■ **Excerpted text**

━━━━

# Filtering and Preprocessing
We have some GPS data of a vehicle driving around munich for a few weeks. The data is recorded with a smartphone app, that should detect if the vehicle is driving to trigger a record. This dosn't work every time, therefore we need to find and remove points where the vehicle is not driving. When driving in cities the GPS signal isn't that good all the time as well. So we need to find out when a signal is bad and remove this points.

Let's start importing the modules

In [None]:
import pandas as pd, geopandas as gpd
import numpy as np
import matplotlib.pyplot as plt
%matplotlib inline
from shapely import wkb
import mplleaflet
import sys
import pickle
# import additional functions
%run ./data/custom_functions.py



In [None]:
# get the raw data from the smartphone. This is prepared in a geopandas dataframe with all the gps Points converted as shapely points
data = pd.read_pickle('data/gps_data.p')

In [None]:
# First display the data we got. 
display(data)

## Preparing data for filtering
The first task will be to find and remove points indicationg a error in measurement.    
Find some aspects that can indicate these errors if you have a time series of GPS points as database.

In [None]:
# Aspects incdication measurment error
#<<solution>>
# - Big change in Speed over short time period = Acceleration
# - Big change of location/distance over short time period = Acceleration
# - Bad GPS signal indication from GPS module (HDOP, VDOP)
#<</solution>>

No we precalculate some values between two conscutive data points, that we will need several times.

━━━━

■ **Record excerpts**
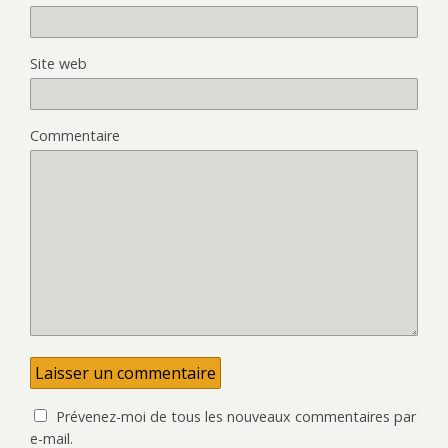
Site web
Commentaire
Prévenez-moi de tous les nouveaux commentaires par
e-mail.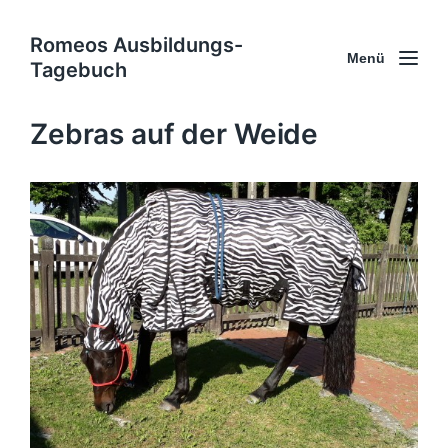
Romeos Ausbildungs-
Menü
Tagebuch
Zebras auf der Weide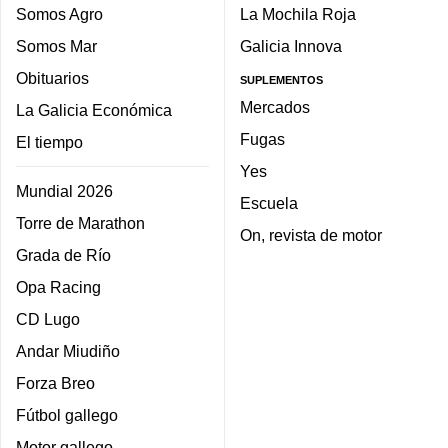
Somos Agro
La Mochila Roja
Somos Mar
Galicia Innova
Obituarios
SUPLEMENTOS
Mercados
La Galicia Económica
Fugas
El tiempo
Yes
Mundial 2026
Escuela
Torre de Marathon
On, revista de motor
Grada de Río
Opa Racing
CD Lugo
Andar Miudiño
Forza Breo
Fútbol gallego
Motor gallego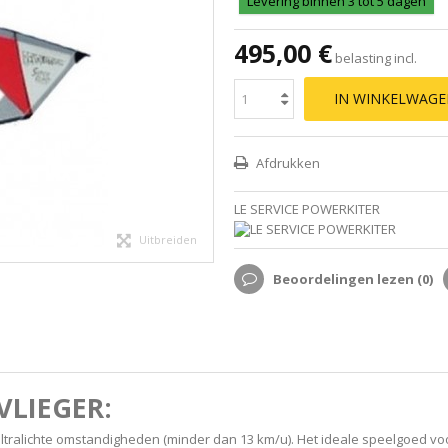
Levering binnen 3 tot 5 dagen
495,00 €
belasting incl.
IN WINKELWAG
Afdrukken
LE SERVICE POWERKITER
Uitbreiden
Beoordelingen lezen (
0
)
LIEGER:
 ultralichte omstandigheden (minder dan 13 km/u). Het ideale speelgoed voo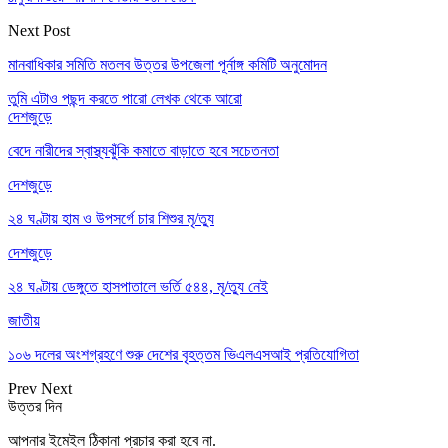
Next Post
মানবাধিকার সমিতি মতলব উত্তর উপজেলা পূর্নাঙ্গ কমিটি অনুমোদন
তুমি এটাও পছন্দ করতে পারো
লেখক থেকে আরো
দেশজুড়ে
বেদে নারীদের স্বাস্থ্যঝুঁকি কমাতে বাড়াতে হবে সচেতনতা
দেশজুড়ে
২৪ ঘণ্টায় হাম ও উপসর্গে চার শিশুর মৃ/ত্যু
দেশজুড়ে
২৪ ঘণ্টায় ডেঙ্গুতে হাসপাতালে ভর্তি ৫৪৪, মৃ/ত্যু নেই
জাতীয়
১০৬ দলের অংশগ্রহণে শুরু দেশের বৃহত্তম ভিএলএসআই প্রতিযোগিতা
Prev
Next
উত্তর দিন
আপনার ইমেইল ঠিকানা প্রচার করা হবে না.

━━━━

■ **Instructions**
[a] Summarize the GPS preprocessing page in two sentences.
[b] Write out the part of the GPS preprocessing page that opens with the words containing "Find some aspects" and closes with "module (HDOP, VDOP)".

■ **Solved tasks**
[a] The page deals with GPS data from a vehicle driving around Munich for a few weeks, recorded by a smartphone app that should detect when the vehicle is driving and trigger a record. Since that detection doesn't work every time and the GPS signal in cities isn't always good, points where the vehicle is not driving and points with a bad signal need to be found and removed.

[b]
Find some aspects that can indicate these errors if you have a time series of GPS points as database.

In [None]:
# Aspects incdication measurment error
#<<solution>>
# - Big change in Speed over short time period = Acceleration
# - Big change of location/distance over short time period = Acceleration
# - Bad GPS signal indication from GPS module (HDOP, VDOP)